**AIM OF THE TASK:** Say how many lines of the data contain "inputs", and nothing more.

(GIVEN DATA)

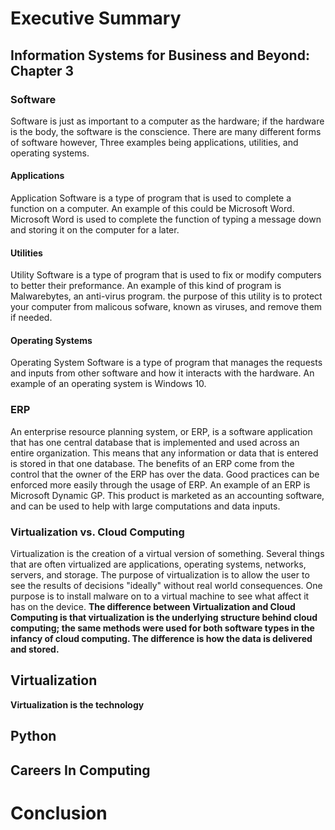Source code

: # Executive Summary
## Information Systems for Business and Beyond: Chapter 3 
### Software
Software is just as important to a computer as the hardware; if the hardware is the body, the software is the conscience. There are many different forms of software however, Three examples being applications, utilities, and operating systems.
#### Applications
Application Software is a type of program that is used to complete a function on a computer. An example of this could be Microsoft Word. Microsoft Word is used to complete the function of typing a message down and storing it on the computer for a later.

#### Utilities
Utility Software is a type of program that is used to fix or modify computers to better their preformance. An example of this kind of program is Malwarebytes, an anti-virus program. the purpose of this utility is to protect your computer from malicous sofware, known as viruses, and remove them if needed.

#### Operating Systems
Operating System Software is a type of program that manages the requests and inputs from other software and how it interacts with the hardware. An example of an operating system is Windows 10.

### ERP
An enterprise resource planning system, or ERP, is a software application that has one central database that is implemented and used across an entire organization. This means that any information or data that is entered is stored in that one database. The benefits of an ERP come from the control that the owner of the ERP has over the data. Good practices can be enforced more easily through the usage of ERP.
An example of an ERP is Microsoft Dynamic GP. This product is marketed as an accounting software, and can be used to help with large computations and data inputs.

### Virtualization vs. Cloud Computing
Virtualization is the creation of a virtual version of something. Several things that are often virtualized are applications, operating systems, networks, servers, and storage. The purpose of virtualization is to allow the user to see the results of decisions "ideally" without real world consequences. One purpose is to install malware on to a virtual machine to see what affect it has on the device. <b/>
The difference between Virtualization and Cloud Computing is that virtualization is the underlying structure behind cloud computing; the same methods were used for both software types in the infancy of cloud computing. The difference is how the data is delivered and stored.

## Virtualization
Virtualization is the technology
## Python
## Careers In Computing
# Conclusion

(End GIVEN DATA)

**OUTPUT BELOW:** 2